What Is the Versant Test and How Does It Work?

Versant refers to two distinct things depending on the context. The most common is the Versant English Test, an automated language proficiency exam developed by Pearson that measures speaking, listening, reading, and writing skills. The second is Versant Healthcare Competency Solutions, a nursing competency system used by hospitals and healthcare organizations to train and evaluate nurses. If you encountered the term in a job posting, university requirement, or hiring process, one of these two is almost certainly what it means.

The Versant English Test

The Versant English Test is a standardized assessment of English language ability distributed by Pearson. Unlike traditional paper exams graded by human reviewers, Versant uses automated speech-processing technology to evaluate how well a test-taker communicates in English.
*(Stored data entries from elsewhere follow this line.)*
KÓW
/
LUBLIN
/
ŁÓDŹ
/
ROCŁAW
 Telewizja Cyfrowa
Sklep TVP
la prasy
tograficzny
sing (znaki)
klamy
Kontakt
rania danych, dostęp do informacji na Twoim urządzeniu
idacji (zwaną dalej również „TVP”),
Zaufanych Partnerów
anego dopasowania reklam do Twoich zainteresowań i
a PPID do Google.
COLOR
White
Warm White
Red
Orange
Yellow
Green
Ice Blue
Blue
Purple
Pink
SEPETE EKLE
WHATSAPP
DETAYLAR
The test can assess speaking, listening, reading, and writing, either individually or in combination depending on the version administered.

Universities use it as a placement or proficiency screening tool. Northwestern University, for example, administers the Versant English Speaking and Listening Test as a placement exam for incoming international PhD and MFA students who haven’t already met the school’s English proficiency requirement. Employers in industries like call centers, business process outsourcing, hospitality, and aviation also use Versant to screen candidates whose roles require strong spoken English. Because the scoring is automated, results come back quickly, often within minutes, which makes it practical for high-volume hiring.

How the Test Works

Depending on which version you take, you’ll respond to prompts through a computer or phone. Speaking tasks might include reading sentences aloud, repeating sentences from memory, answering open-ended questions, or retelling a short story. Listening sections test your ability to understand spoken English in real time. Writing and reading sections appear in the Versant English Placement Test, a broader version that covers all four skills.

The entire process is typically short. Most versions take between 15 and 50 minutes, and because the scoring engine processes your responses automatically, you don’t wait days or weeks for results the way you might with a human-graded exam like the IELTS writing section.

Versant Scores and What They Mean

Versant scores run on a scale from 10 to 80. Those numbers map to Pearson’s Global Scale of English (GSE), a broader proficiency framework that runs from 10 to 90, and to the Common European Framework of Reference (CEFR), the internationally recognized A1-through-C2 language scale used across Europe and in many hiring and academic contexts worldwide.

To give you a concrete sense of what the numbers look like in practice: a Versant speaking score of 59 out of 80 corresponds roughly to a B2 level on the CEFR (GSE 62 out of 90), meaning the speaker can handle most workplace conversations and discuss complex topics with reasonable fluency. A listening score of 69 out of 80 maps to C1 (GSE 77 out of 90), indicating near-advanced comprehension. Writing and reading scores follow the same pattern. A Versant writing score of 57 aligns with B2, and a reading score of 58 also falls in the B2 range.

The institution or employer requesting your test will typically set its own minimum score. A university graduate program might require a B2-equivalent score, while a customer service employer might set the bar at B1. There’s no universal “passing” score.

Versant in Healthcare

If you came across “Versant” in a nursing or hospital context, it likely refers to Versant Healthcare Competency Solutions, which is a completely separate system from the language test. Versant in healthcare is a competency-based training and evaluation platform designed to help nurses transition into new roles safely and effectively.

The system is best known for its New Graduate Residency program, which structured residencies at hospitals use to bring newly licensed nurses from the classroom into clinical practice. Rather than extending classroom-style education, the program focuses on developing hands-on skills at the point of care: assessing patients, making clinical decisions, and delivering safe treatment in real settings. Versant tracks each nurse’s competency progress with data-driven benchmarks, giving hospitals a way to measure readiness rather than relying solely on time-based milestones.

Beyond new graduates, Versant offers programs for nurses at multiple career stages. Its solutions include a Nurse Transition Fellowship for experienced nurses moving into a new specialty, an Advanced Practice Registered Nurse Fellowship, a Preceptor Role Development program for nurses who train others, and transition-to-practice programs tailored for long-term care and home health settings. A competency tracking system ties everything together, giving healthcare organizations a centralized way to document and monitor skill development across their nursing staff.

Which Versant Applies to You

If a job application, visa process, or university asked you to take a “Versant test,” they almost certainly mean the Pearson language assessment. You can typically find the specific version required (speaking only, placement test, or another variant) in the instructions from the requesting organization. If you’re a nurse or nursing student and your employer mentioned Versant during onboarding, they’re referring to the healthcare competency program, and your HR or education department will walk you through enrollment and expectations.